Overall Simple Bible is something of a misnomer, while it is a nice free app it is also clunky and tends to get in your way more than it helps.
OliveTree BibleReader is an old school PalmOS program which runs well inside the Classic PalmOS emulator. I saved this program for last not because it's the best (even though it is) but because Palm's recent decision to stop supporting Classic means that the days when webOS users can run PalmOS apps on their phones may be numbered. Nevertheless, Classic still runs on the Palm Pre, Pixi, Pre Plus, and Pixi Plus for the moment at least so I'm including OliveTree in this roundup.
BibleReader uses databases for its biblical translations which much be purchased and installed separately from the reader in Classic. Some of these translations are free but others can be quite expensive. But OliveTree leverages the maturity of PalmOS to create an app with the kind of power and versatility which blows away the webOS apps in this roundup.
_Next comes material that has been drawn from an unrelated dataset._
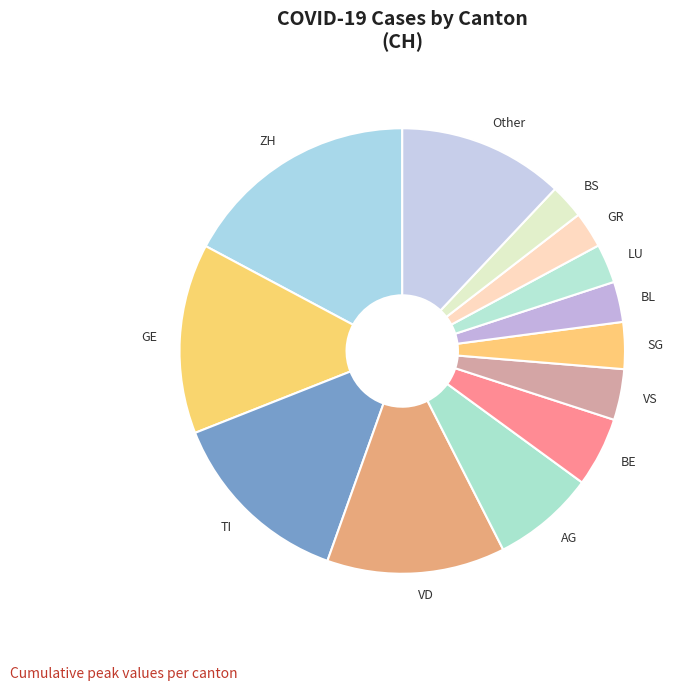

Does Other account for over 50% of the chart?

No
In addition to bibles, BibleReader can also open commentaries, dictionaries, ebooks, maps, and more.
Every aspect of BibleReader can be customized with preferences for desktops, fonts, toolbars, and scrolling all of which can be tweaked by the user. You'll notice most of the apps in this roundup have one format the verses while YouVersion uses a different format which groups verses into paragraphs. As far as I can tell, the verse format cannot be changed in any of the webOS apps. But in OliveTree BibleReader this format can be changed.
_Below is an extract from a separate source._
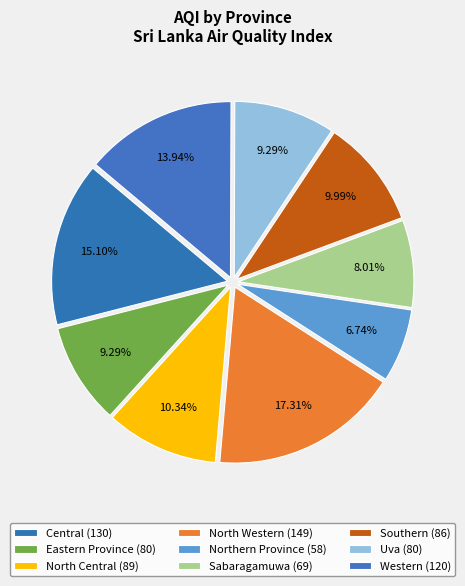

How many segments does this pie chart have?

9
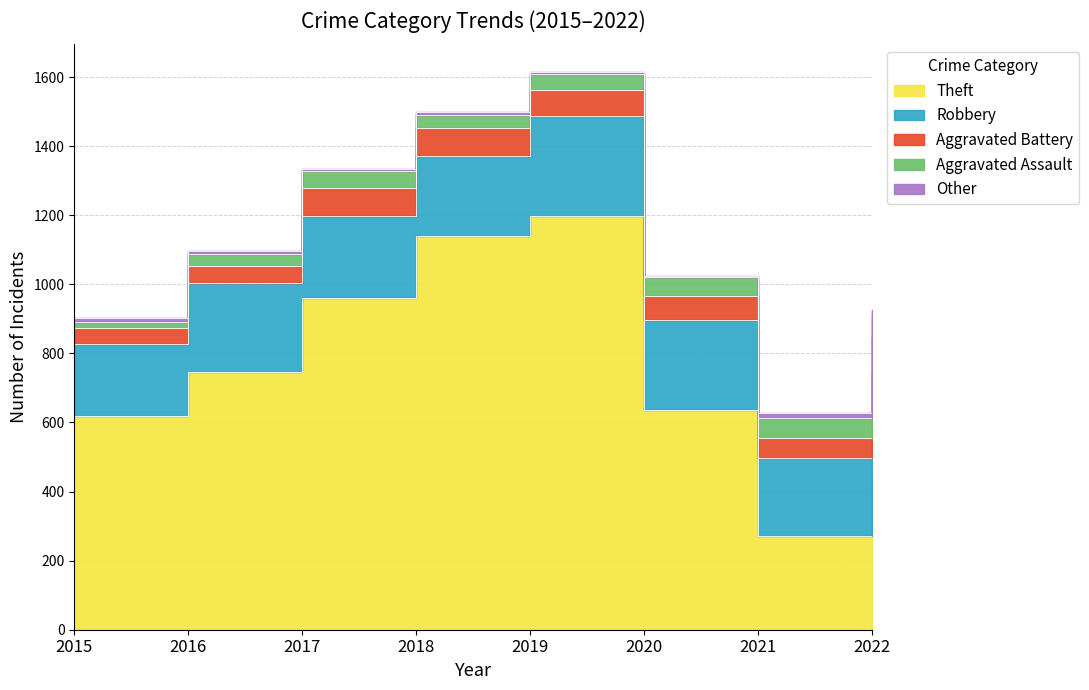

What are all the series names shown in the legend?

Theft, Robbery, Aggravated Battery, Aggravated Assault, Other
Even though it looks pretty ugly next to the beautiful webOS apps in this roundup BibleReader is simply much more robust than its webOS competitors. It can remap the virtual buttons in Classic to control any of BibleReader's features. And BibleReader has a lot of features. Its bookmarks menu is better and easier to use than the bookmarking feature of any of the other apps in this roundup and it can be edited, saved, and exported as a file. It has menus for switching between translations and for quickly accessing your reading history.
BibleReader has a versatile and customizable verse chooser which allows you to drill down to a specific verse quickly and easily. And if you use one of the BibleReader desktops which support a "live toolbar" you can actually tap on any chapter or verse and select a new one from the verse chooser.
BibleReader's biggest weakness is that it was originally designed for a stylus-driven screen. Some of the screen elements are quite small and can require some pinching and zooming for large handed users. Similarly, the fact that it must run inside the Classic emulator is another weakness for BibleReader. Classic is slow to load and is about to be abandoned by Palm. So while in many respects BibleReader blows away the competition an one very critical respect, it isn't even in the race.
Conclusion: It's disappointing to see Palm abandon its Classic emulator so soon. While there are some good apps in this roundup, none of them have the power and flexibility of BibleReader and a similar story can be told about apps in other categories. Nevertheless, it would be a mistake for some who doesn't already have a large investment in PalmOS apps to try them right now.
As for the webOS apps, if it has your favorite biblical translation, BibleZ is your best bet. It has a great combination of flexibility and power. If you don't have a favorite biblical translation go with one of the webOZ translations. It's simple, fast, and perfect for casual users.